The day he was announced as CNN’s new worldwide president, Jeff Zucker and his new boss Turner Broadcasting chairman Phil Kent held a conference call with reporters.
Kent, never one to mince words, said that one of the reasons Time Warner hired Zucker was his experience in morning news.
“It is not lost on any of us that occasionally HLN’s morning show beats CNN’s morning show,” Kent said. “One of the hundred other reasons I wanted [Zucker] was because of his experience in the morning.”
Now, barely a week into his new job, Zucker is planning to shake up the mornings, replacing “Starting Point” with a new program anchored by Chris Cuomo, and possibly another anchor such as Erin Burnett. It is far too soon to speculate about what the new program will look like, but it is worth noting that Cuomo and Burnett have extensive experience in the mornings, although not exactly on the most-watched programs.

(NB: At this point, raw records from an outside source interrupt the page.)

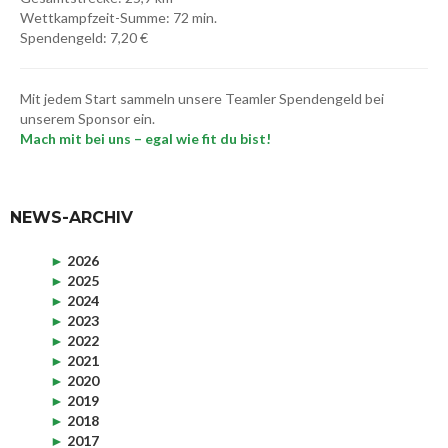
Wettkampfzeit-Summe: 72 min.
Spendengeld: 7,20 €
Mit jedem Start sammeln unsere Teamler Spendengeld bei
unserem Sponsor ein.
Mach mit bei uns – egal wie fit du bist!
NEWS-ARCHIV
►
2026
►
2025
►
2024
►
2023
►
2022
►
2021
►
2020
►
2019
►
2018
►
2017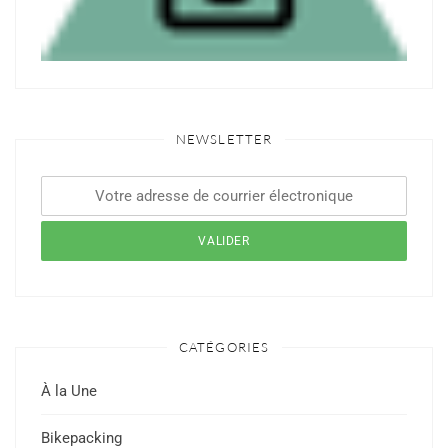
NEWSLETTER
CATÉGORIES
À la Une
Bikepacking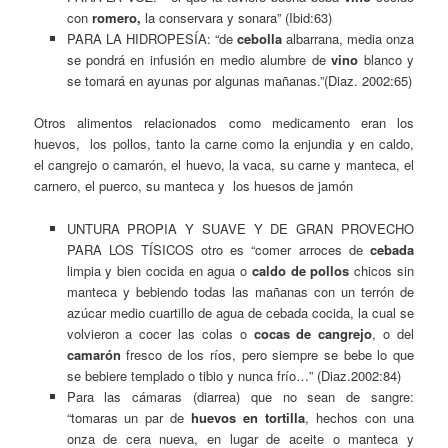
con
romero,
la conservara y sonara” (Ibid:63)
PARA LA HIDROPESÍA: “de
cebolla
albarrana, media onza
se pondrá en infusión en medio alumbre de
vino
blanco y
se tomará en ayunas por algunas mañanas.”(Diaz. 2002:65)
Otros alimentos relacionados como medicamento eran los
huevos, los pollos, tanto la carne como la enjundia y en caldo,
el cangrejo o camarón, el huevo, la vaca, su carne y manteca, el
carnero, el puerco, su manteca y los huesos de jamón
UNTURA PROPIA Y SUAVE Y DE GRAN PROVECHO
PARA LOS TÍSICOS otro es “comer arroces de
cebada
limpia y bien cocida en agua o
caldo de pollos
chicos sin
manteca y bebiendo todas las mañanas con un terrón de
azúcar medio cuartillo de agua de cebada cocida, la cual se
volvieron a cocer las colas o
cocas de cangrejo
, o del
camarón
fresco de los ríos, pero siempre se bebe lo que
se bebiere templado o tibio y nunca frío…” (Diaz.2002:84)
Para las cámaras (diarrea) que no sean de sangre:
“tomaras un par de
huevos en tortilla
, hechos con una
onza de cera nueva, en lugar de aceite o manteca y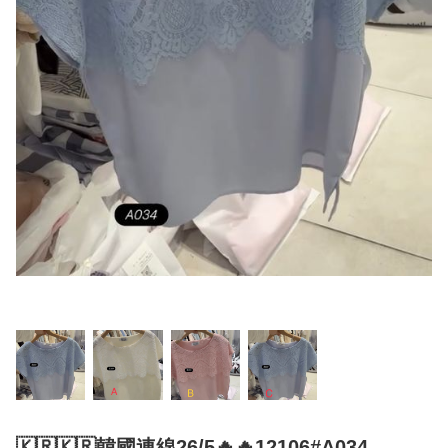
🇰🇷🇰🇷韓國連線26/5🔥🔥12106#A034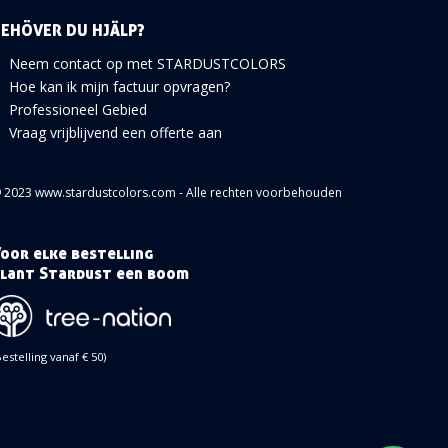
BEHÖVER DU HJÄLP?
Neem contact op met STARDUSTCOLORS
Hoe kan ik mijn factuur opvragen?
Professioneel Gebied
Vraag vrijblijvend een offerte aan
 2023 www.stardustcolors.com - Alle rechten voorbehouden
oor elke bestelling
lant Stardust een boom
Bestelling vanaf € 50)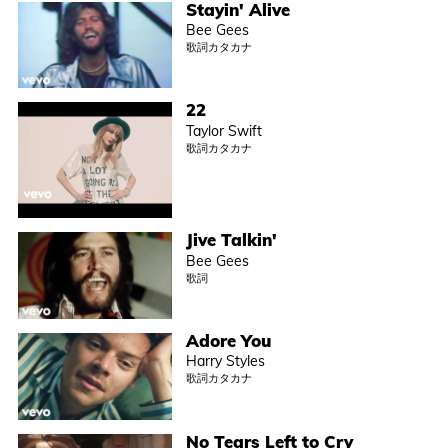
Stayin' Alive
Bee Gees
歌詞カタカナ
22
Taylor Swift
歌詞カタカナ
Jive Talkin'
Bee Gees
歌詞
Adore You
Harry Styles
歌詞カタカナ
No Tears Left to Cry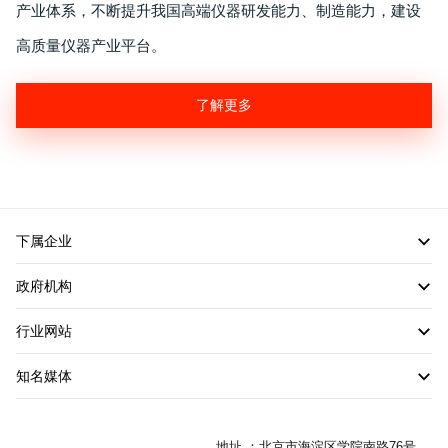
产业体系，不断提升我国高端仪器研发能力、制造能力，建设
高质量仪器产业平台。
了解更多
下属企业
政府机构
行业网站
知名媒体
地址 ：北京市海淀区学院南路76号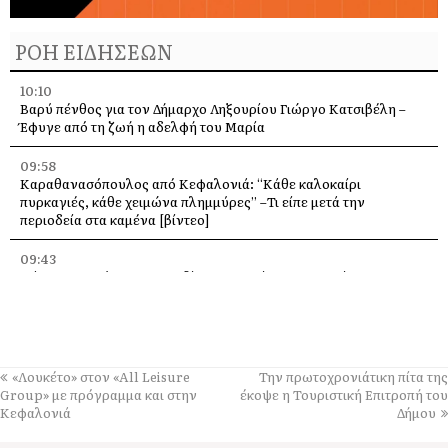
ΡΟΗ ΕΙΔΗΣΕΩΝ
10:10
Βαρύ πένθος για τον Δήμαρχο Ληξουρίου Γιώργο Κατσιβέλη –
Έφυγε από τη ζωή η αδελφή του Μαρία
09:58
Καραθανασόπουλος από Κεφαλονιά: “Κάθε καλοκαίρι
πυρκαγιές, κάθε χειμώνα πλημμύρες” –Τι είπε μετά την
περιοδεία στα καμένα [βίντεο]
09:43
Πάρος: Νεκρό 4χρονο παιδί που εντοπίστηκε σε πισίνα beach
bar – Προσήχθησαν ιδιοκτήτης και γονείς
09:36
Πέταξε στα 2,17 μ. ο Χάρης Αλιβιζάτος – 5ος στον κόσμο στο
Παγκόσμιο Κ20!
«Λουκέτο» στον «All Leisure
Την πρωτοχρονιάτικη πίτα της
Group» με πρόγραμμα και στην
έκοψε η Τουριστική Επιτροπή του
09:28
Κεφαλονιά
Δήμου
Πανηγύρι στη Θηνιά: Ο Μιχάλης Βιολάρης και η παρέα του σε μια
μεγάλη μουσική βραδιά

Zucker, of course, changed the morning show game when he rose to the top of “Today” in 1992, at the age of 26.
A gifted news programmer, he had an ear for what stories popped with viewers at that hour, and the bond that people at home shared with the hosts. As he rose at NBC, he was humbled, but no one has denied what he did for the Peacock Network in the early hours.
There is arguably no other network more in need of a morning revamp than CNN, which has been slowly losing viewers in the mornings for years. CBS has struggled compared to NBC and ABC, but its “CBS This Morning” is still millions of viewers ahead of its cable competition.
CNN’s troubles began with “American Morning,” which had carved out a niche as a newsy alternative to the likes of “Today” and “Good Morning America” in the early 2000s. As the way viewers consume news changed, so too did “AM'”s viewership. In 2007, Miles O’Brien and Soledad O’Brien were moved off the show in favor of John Roberts and Kiran Chetry. The duo lasted until 2011, even as the network continued to whittle away viewers in the time period. During that time HLN’s “Morning Express with Robin Meade” began to occasionally top its older sibling in the ratings, as noted by Kent. Ali Velshi, Christine Romans and Carol Costello filled in on “AM,” until CNN announced a revamp of its morning lineup in late 2011, comprised of an early show hosted by Ashleigh Banfield and Zoraida Sambolin and a late show anchored by Soledad O’Brien.
Now a year in, neither program has stopped CNN’s viewership declines in those hours.
That brings us to today, with a new gameplan, a new chief executive and an anchor from a broadcast network. With “Today” and “Good Morning America” firmly entrenched as the soft news/entertainment leaders, CBS as the newsy alternative, “Morning Joe” as the insidery political show and “Fox & Friends” as the right-leaning populist option, there does not seem to be much wiggle room for CNN.
Zucker and the cable channel he now runs will have to take on at least one of its competitors head-on in a play for their viewers. The only question is the direction the new show takes.